» EXERCISE AIM
Please set down, word for word, the line that contains "Chest CT, one" and every line after it to the end of the entries below, omitting the pictures.

[Stored data entries]
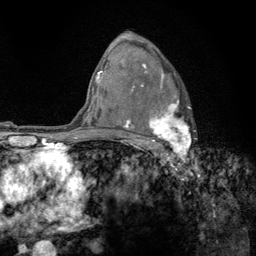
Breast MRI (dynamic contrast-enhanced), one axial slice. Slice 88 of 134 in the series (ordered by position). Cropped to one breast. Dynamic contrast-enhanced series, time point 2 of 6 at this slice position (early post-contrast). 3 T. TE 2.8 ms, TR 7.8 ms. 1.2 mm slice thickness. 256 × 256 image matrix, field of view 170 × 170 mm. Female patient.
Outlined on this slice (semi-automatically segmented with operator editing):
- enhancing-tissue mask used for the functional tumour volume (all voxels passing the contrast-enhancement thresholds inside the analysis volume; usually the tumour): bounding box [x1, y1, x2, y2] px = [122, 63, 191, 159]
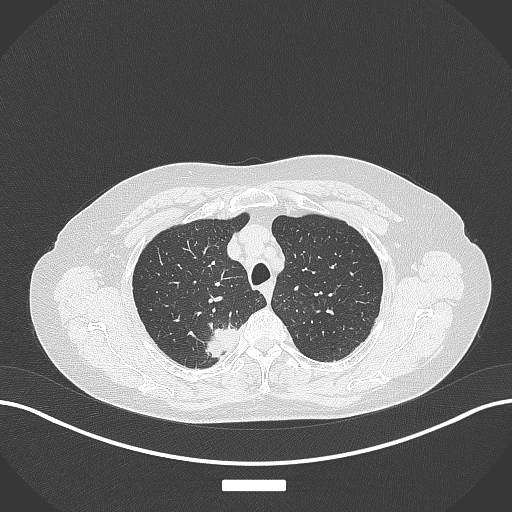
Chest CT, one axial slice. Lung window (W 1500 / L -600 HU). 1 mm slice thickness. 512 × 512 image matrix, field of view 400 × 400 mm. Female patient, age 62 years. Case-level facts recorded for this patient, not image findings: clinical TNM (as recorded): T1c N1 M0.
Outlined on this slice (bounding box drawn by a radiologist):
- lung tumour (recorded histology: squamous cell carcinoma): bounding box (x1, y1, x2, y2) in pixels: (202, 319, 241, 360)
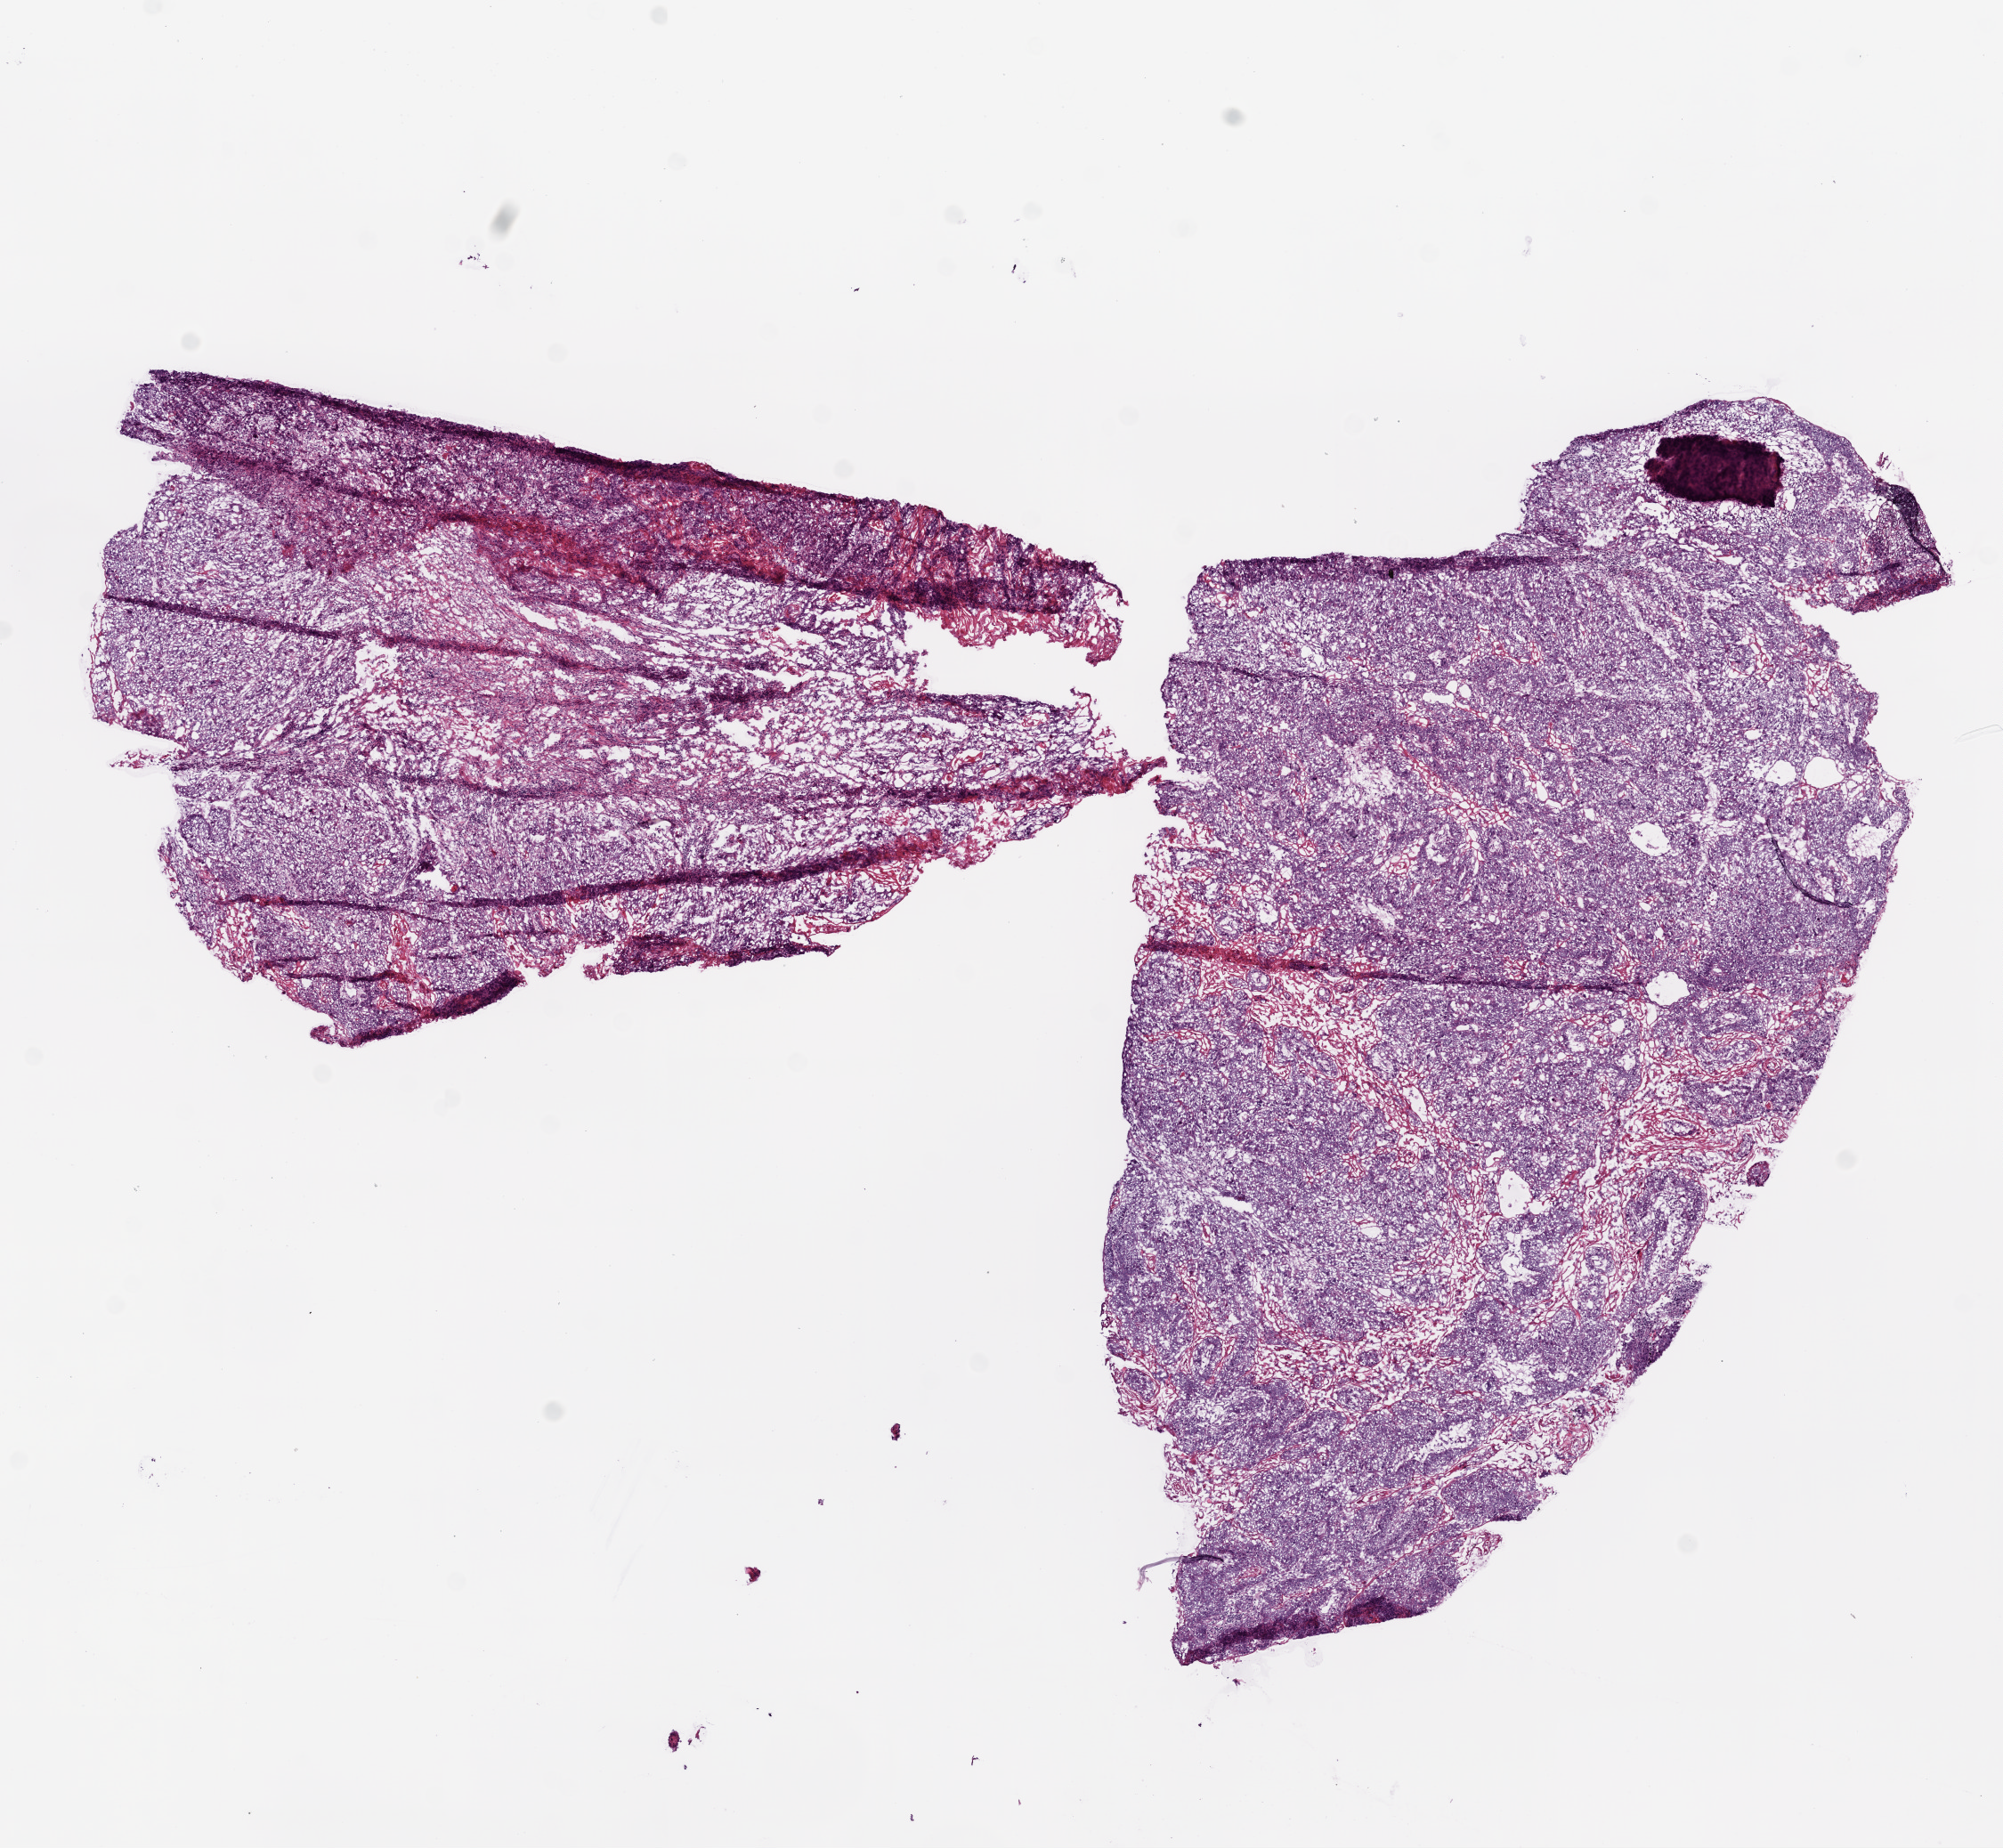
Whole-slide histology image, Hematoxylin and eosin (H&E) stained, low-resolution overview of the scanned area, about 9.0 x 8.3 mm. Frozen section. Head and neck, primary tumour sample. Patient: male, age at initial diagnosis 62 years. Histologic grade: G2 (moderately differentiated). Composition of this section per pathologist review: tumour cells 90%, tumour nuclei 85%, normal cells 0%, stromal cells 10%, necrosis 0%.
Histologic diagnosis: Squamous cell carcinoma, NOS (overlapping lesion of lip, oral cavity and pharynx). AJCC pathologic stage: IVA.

» ANSWER TO THIS PROBLEM
Chest CT, one axial slice. Lung window (W 1500 / L -600 HU). 1 mm slice thickness. 512 × 512 image matrix, field of view 400 × 400 mm. Female patient, age 62 years. Case-level facts recorded for this patient, not image findings: clinical TNM (as recorded): T1c N1 M0.
Outlined on this slice (bounding box drawn by a radiologist):
- lung tumour (recorded histology: squamous cell carcinoma): bounding box (x1, y1, x2, y2) in pixels: (202, 319, 241, 360)
Whole-slide histology image, Hematoxylin and eosin (H&E) stained, low-resolution overview of the scanned area, about 9.0 x 8.3 mm. Frozen section. Head and neck, primary tumour sample. Patient: male, age at initial diagnosis 62 years. Histologic grade: G2 (moderately differentiated). Composition of this section per pathologist review: tumour cells 90%, tumour nuclei 85%, normal cells 0%, stromal cells 10%, necrosis 0%.
Histologic diagnosis: Squamous cell carcinoma, NOS (overlapping lesion of lip, oral cavity and pharynx). AJCC pathologic stage: IVA.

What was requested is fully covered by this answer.